I upgraded my iBook to the latest version of Mac OS X, 10.3 or ‘Panther.’ It went almost without incident, although I did regret not having deselected the more obscure language options as I watched it installing support to run the interface in Norwegian, Traditional Chinese, and a list of other languages that I can’t read. It was a waste of disk space and, more importantly, time.

Be that as it may, it worked in the end.

The big new feature, ‘Exposé,’ is fantastic. It’s a clever way by which, at the press of a key, all the windows on screen are shown shrunken and side by side, allowing you to pick the one you want. The way that the windows are tesselated together to fit the screen is graphically and technically elegant, while using the graphics hardware to scale and render windows ensures that it is all executed smoothly and rapidly.

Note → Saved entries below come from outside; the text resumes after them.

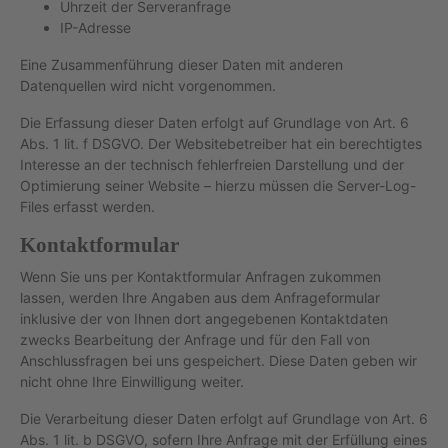
Uhrzeit der Serveranfrage
IP-Adresse
Eine Zusammenführung dieser Daten mit anderen
Datenquellen wird nicht vorgenommen.
Die Erfassung dieser Daten erfolgt auf Grundlage von Art. 6
Abs. 1 lit. f DSGVO. Der Websitebetreiber hat ein berechtigtes
Interesse an der technisch fehlerfreien Darstellung und der
Optimierung seiner Website – hierzu müssen die Server-Log-
Files erfasst werden.
Kontaktformular
Wenn Sie uns per Kontaktformular Anfragen zukommen
lassen, werden Ihre Angaben aus dem Anfrageformular
inklusive der von Ihnen dort angegebenen Kontaktdaten
zwecks Bearbeitung der Anfrage und für den Fall von
Anschlussfragen bei uns gespeichert. Diese Daten geben wir
nicht ohne Ihre Einwilligung weiter.
Die Verarbeitung dieser Daten erfolgt auf Grundlage von Art. 6
Abs. 1 lit. b DSGVO, sofern Ihre Anfrage mit der Erfüllung eines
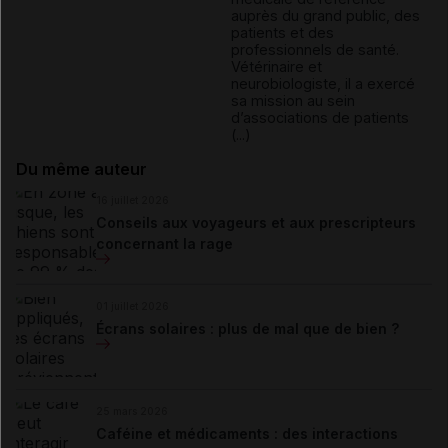
auprès du grand public, des
patients et des
professionnels de santé.
Vétérinaire et
neurobiologiste, il a exercé
sa mission au sein
d’associations de patients
(...)
Du même auteur
16 juillet 2026
Conseils aux voyageurs et aux prescripteurs
concernant la rage
01 juillet 2026
Écrans solaires : plus de mal que de bien ?
25 mars 2026
Caféine et médicaments : des interactions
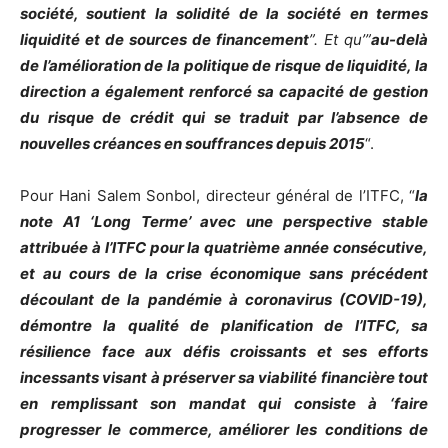
société, soutient la solidité de la société en termes
liquidité et de sources de financement
”. Et qu’”
au-delà
de l’amélioration de la politique de risque de liquidité, la
direction a également renforcé sa capacité de gestion
du risque de crédit qui se traduit par l’absence de
nouvelles créances en souffrances depuis 2015
“.
Pour Hani Salem Sonbol, directeur général de l’ITFC, “
l
a
note A1 ‘Long Terme’ avec une perspective stable
attribuée à l’ITFC pour la quatrième année consécutive,
et au cours de la crise économique sans précédent
découlant de la pandémie à coronavirus (COVID-19),
démontre la qualité de planification de l’ITFC, sa
résilience face aux défis croissants et ses efforts
incessants visant à préserver sa viabilité financière tout
en remplissant son mandat qui consiste à ‘faire
progresser le commerce, améliorer les conditions de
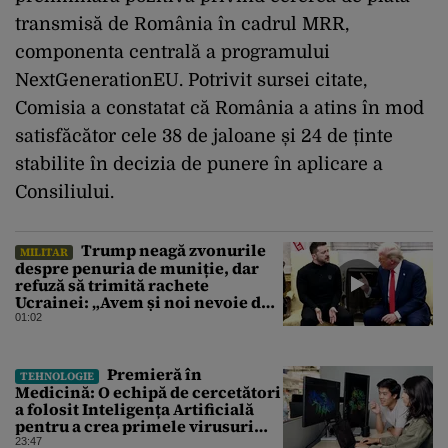
transmisă de România în cadrul MRR,
componenta centrală a programului
NextGenerationEU. Potrivit sursei citate,
Comisia a constatat că România a atins în mod
satisfăcător cele 38 de jaloane și 24 de ținte
stabilite în decizia de punere în aplicare a
Consiliului.
Trump neagă zvonurile
MILITAR
despre penuria de muniție, dar
refuză să trimită rachete
Ucrainei: „Avem și noi nevoie de
rachete”
01:02
Premieră în
TEHNOLOGIE
Medicină: O echipă de cercetători
a folosit Inteligența Artificială
pentru a crea primele virusuri
sintetice la tratarea de E.coli
23:47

It’s hard to express quite how useful it, but I’ve used scores of times in just one day.

A more obscure feature, but one that is personally interesting, is the addition of Ainu language support to the Japanese input method. Ainu, briefly, is an aboriginal language of an ethnic group native to northern Japan, principally Hokkaido, most of whose speakers were culturally eliminated by the spread of the Japanese and their culture. (Insert snide comment about how bogus the claimed homogeneity of the Japanese is.)

As an experiment, I switched to Ainu input mode and typed one of the few words in that language that I know, ‘irankarapte’ (‘welcome’). The symbol in the menu bar between the speaker and battery is the symbol for Ainu input.

Typing in Ainu on OS X 10.3

It transpires that Ainu writing is a modified version of Japanese katakana. For example, the isolated ‘p’ consonant, unsayable in Japanese, is rendered by a small ‘pu’ character. There’s a huge chart in the help files that shown how to type every one of the characters or combinations used in Ainu, and there are a lot of them—many more than are used in Japanese.

Although I doubt that I’ll be using it again in the near future, it piqued my interest. It does confirm my growing belief that Mac OS X is the linguist’s operating system par excellence. The level of character support is far in advance of anything else, and I find that the font anti-aliasing makes it much easier to read dense and complex characters.